Brewers won't enact clubhouse beer ban
Teams throughout baseball have changed or are mulling changes in their clubhouse alcohol policies following the death of St. Louis Cardinals pitcher Josh Hancock. And the Milwaukee Brewers are among teams who looked at their policy and decided no change was needed.
The Brewers said Wednesday they will continue to allow beer in their clubhouse during home and away games.
Pitcher Chris Capuano, the Brewers' representative to the players association, told the Milwaukee Journal-Sentinel that the decision was consistent with the way the club treats its players.
"For the most part they treat us like adults. There's no curfew on the road. You're expected to handle yourself professionally," he told the newspaper. "Guys are not going to sit in the clubhouse and drink four and five beers and then drive. We would never do anything like that. But it's nice if a guy wants to have a beer after a game that the team is OK with it."

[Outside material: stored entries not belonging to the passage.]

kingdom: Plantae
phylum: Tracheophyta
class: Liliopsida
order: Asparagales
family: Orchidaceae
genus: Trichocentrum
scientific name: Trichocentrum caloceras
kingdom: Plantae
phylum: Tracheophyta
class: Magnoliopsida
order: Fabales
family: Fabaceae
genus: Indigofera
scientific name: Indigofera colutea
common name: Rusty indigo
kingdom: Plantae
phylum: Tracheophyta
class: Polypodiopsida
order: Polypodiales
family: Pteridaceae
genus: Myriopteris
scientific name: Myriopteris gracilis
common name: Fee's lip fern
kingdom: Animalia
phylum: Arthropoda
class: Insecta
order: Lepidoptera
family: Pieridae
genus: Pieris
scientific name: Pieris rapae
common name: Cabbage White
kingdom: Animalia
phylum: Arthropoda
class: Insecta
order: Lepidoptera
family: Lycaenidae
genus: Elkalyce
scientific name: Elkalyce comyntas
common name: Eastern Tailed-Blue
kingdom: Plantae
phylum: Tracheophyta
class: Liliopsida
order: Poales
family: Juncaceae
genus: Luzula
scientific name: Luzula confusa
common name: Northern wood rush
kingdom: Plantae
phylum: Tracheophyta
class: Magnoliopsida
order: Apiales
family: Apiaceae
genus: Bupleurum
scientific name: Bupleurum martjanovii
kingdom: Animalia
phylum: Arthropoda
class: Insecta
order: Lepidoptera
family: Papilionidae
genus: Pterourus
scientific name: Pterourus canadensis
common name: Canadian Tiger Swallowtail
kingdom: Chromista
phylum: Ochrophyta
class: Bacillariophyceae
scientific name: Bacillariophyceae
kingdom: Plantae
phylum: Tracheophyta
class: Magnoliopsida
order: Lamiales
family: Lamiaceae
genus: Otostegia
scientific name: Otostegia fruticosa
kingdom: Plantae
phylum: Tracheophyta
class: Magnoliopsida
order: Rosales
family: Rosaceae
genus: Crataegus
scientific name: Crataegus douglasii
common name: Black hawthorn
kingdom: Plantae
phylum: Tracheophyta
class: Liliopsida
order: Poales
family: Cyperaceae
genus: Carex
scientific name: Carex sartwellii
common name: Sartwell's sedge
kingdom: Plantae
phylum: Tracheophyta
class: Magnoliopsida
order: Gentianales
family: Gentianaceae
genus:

Alcohol played a role in Hancock's death in a one-car accident, as an autopsy showed he was over the legal blood-alcohol content limit of .08 at the time his rented SUV crashed into a parked flatbed tow truck on a St. Louis-area interstate highway. He had been seen earlier that evening drinking at a bar in St. Louis.
Following his death, the Cardinals banned alcohol in their clubhouse, the Oakland Athletics and New York Yankees extended their home clubhouse bans on alcohol to visiting clubhouses, and several clubs said they were examining their clubhouse alcohol policies.
Other clubs that have standing no-alcohol policies in their clubhouses or recently instituted one: Baltimore, Detroit, Minnesota, Toronto, the Cubs, Florida, Houston, the Mets, Pittsburgh and Washington.
The Brewers have special reason to be sensitive about alcohol issues. The team is named for the city's brewing heritage and honors that history down to the sprig of barley underscoring the script "M" on its hats.
Several years ago, the team ended the practice of its lederhosen-clad mascot, Bernie Brewer, descending a giant slide into an oversized mug of beer after Brewers home runs.
The club is in the second year of a seven-year marketing and promotions agreement with Milwaukee-based Miller Brewing Co., which paid $41.2 million to put its name on the Brewers' stadium through 2019.
Julian Green, a Miller Brewing spokesman, told the Journal-Sentinel that the company is not involved in stadium operations at Miller Park, and was not consulted about the clubhouse decision.
After Thursday's 3-1 victory over Washington, the Brewers assured themselves of having the best record in baseball (24-10) for a fifth straight day.